The Story
Why it exists.
The beginning
Swimming Pool takes its name from a legend, somewhere in the south of Italy, a natural pool surrounded by wild herbs is said to have healing powers. The water and air grow thick with basil and mint. You swim, you emerge transformed, and the scent of herbs clings to your skin forever. That idea of a fragrance that marks you is at the heart of this creation. Perfumer Jérôme Epinette translated that concept into a composition that opens with a strong spearmint burst, then slowly reveals the green, herbal, eucalyptus-laden world underneath. The mint hits first, bold and immediate, commanding attention before the fragrance settles into its deeper layers. What follows is a walk through fragrant Mediterranean undergrowth, where herbs mingle and eucalyptus adds its cool, camphorated edge.
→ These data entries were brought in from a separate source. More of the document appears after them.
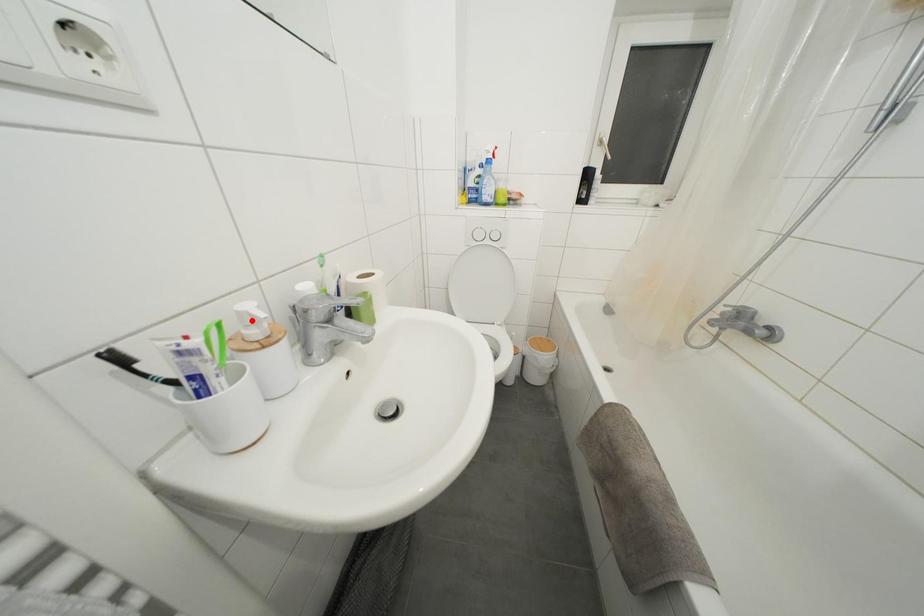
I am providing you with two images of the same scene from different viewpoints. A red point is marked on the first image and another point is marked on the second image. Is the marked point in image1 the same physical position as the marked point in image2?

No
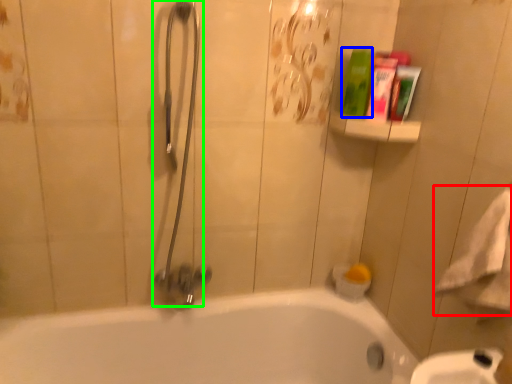
Question: Considering the real-world distances, which object is closest to bath towel (highlighted by a red box)? cleaning product (highlighted by a blue box) or shower (highlighted by a green box).

Choices:
 (A) cleaning product
 (B) shower

Answer: (A)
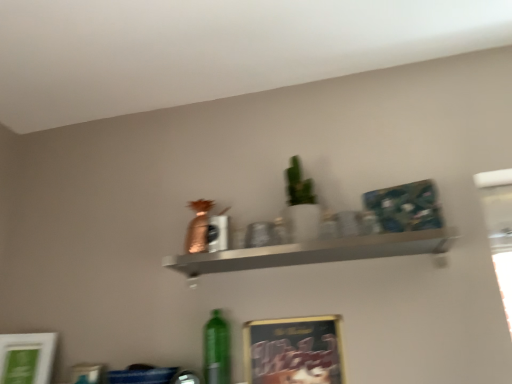
Question: Considering the relative sizes of metallic silver shelf at center and metallic gold picture frame at lower center, marked as the 1th picture frame in a right-to-left arrangement, in the image provided, is metallic silver shelf at center wider than metallic gold picture frame at lower center, marked as the 1th picture frame in a right-to-left arrangement,?

Choices:
 (A) no
 (B) yes

Answer: (B)

Question: From a real-world perspective, does metallic silver shelf at center stand above metallic gold picture frame at lower center, marked as the 1th picture frame in a right-to-left arrangement?

Choices:
 (A) yes
 (B) no

Answer: (A)

Question: Does metallic silver shelf at center have a larger size compared to metallic gold picture frame at lower center, marked as the 1th picture frame in a right-to-left arrangement?

Choices:
 (A) no
 (B) yes

Answer: (B)

Question: Is metallic silver shelf at center oriented towards metallic gold picture frame at lower center, marked as the 1th picture frame in a right-to-left arrangement?

Choices:
 (A) no
 (B) yes

Answer: (A)

Question: Is metallic silver shelf at center thinner than metallic gold picture frame at lower center, marked as the 1th picture frame in a right-to-left arrangement?

Choices:
 (A) no
 (B) yes

Answer: (A)

Question: In the image, is metallic gold picture frame at lower center, which is the 2th picture frame in left-to-right order, on the left side or the right side of green matte bottle at lower center?

Choices:
 (A) right
 (B) left

Answer: (A)

Question: In terms of size, does metallic gold picture frame at lower center, which is the 2th picture frame in left-to-right order, appear bigger or smaller than green matte bottle at lower center?

Choices:
 (A) big
 (B) small

Answer: (A)

Question: From a real-world perspective, relative to green matte bottle at lower center, is metallic gold picture frame at lower center, marked as the 1th picture frame in a right-to-left arrangement, vertically above or below?

Choices:
 (A) below
 (B) above

Answer: (A)

Question: Is metallic gold picture frame at lower center, which is the 2th picture frame in left-to-right order, inside or outside of green matte bottle at lower center?

Choices:
 (A) inside
 (B) outside

Answer: (B)

Question: From their relative heights in the image, would you say green matte bottle at lower center is taller or shorter than metallic silver shelf at center?

Choices:
 (A) tall
 (B) short

Answer: (A)

Question: Considering the positions of point (212, 377) and point (278, 246), is point (212, 377) closer or farther from the camera than point (278, 246)?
What makes Swimming Pool unusual is its structural honesty. Most fresh fragrances soften their openings, making mint a whisper rather than a statement. Here, the spearmint from Nigerian ginger and Egyptian basil leads with full force, almost chewing-gum sharp in the first minutes, before Chinese eucalyptus and Egyptian geranium arrive to broaden the composition into something more meditative. The base of ambroxan, grass, and white woods doesn't try to tame what came before. It simply extends the green, adding a mineral warmth that stays close to skin for eight to ten hours. The fragrance doesn't evolve away from its initial shock. It deepens into it.
The evolution
The opening hits like stepping into a cold shower, spearmint rushes in, sharp and immediate, with Nigerian ginger providing a clean spiciness that reads as heat rather than spice. There's an almost medicinal quality to the first minutes, a green intensity that smells like crushed herb leaves, not like any pool chemical. Around the thirty-minute mark, Chinese eucalyptus widens the composition, and the mint doesn't disappear, it deepens, becoming part of a broader herbal landscape where Egyptian geranium adds a faint floral undertone. The mid-hours are where Swimming Pool earns its name: the eucalyptus and mint create a vaporous, atmospheric quality, like steam rising from sun-warmed water. By hour five, the white woods and ambroxan take over, shifting from green to something mineral and slightly sweet. The drydown stays close to skin, moderate sillage, intimate projection, but it persists. Eight hours in, on fabric, there's still a trace of that herbal-mineral character. What started as an assault becomes a memory that refuses to fully leave.
Cultural impact
Swimming Pool has carved a specific niche in the indie fragrance landscape, it's the scent people reach for when they want mint to commit. Unlike mainstream aquatic fragrances that stay safely pleasant, this one leans into intensity. Wearers describe it as the fragrance equivalent of a cold plunge: uncomfortable at first, transformative by the end. The strong spearmint presence has made it a divider, but those who align with it tend to rank it among their most-worn summer fragrances.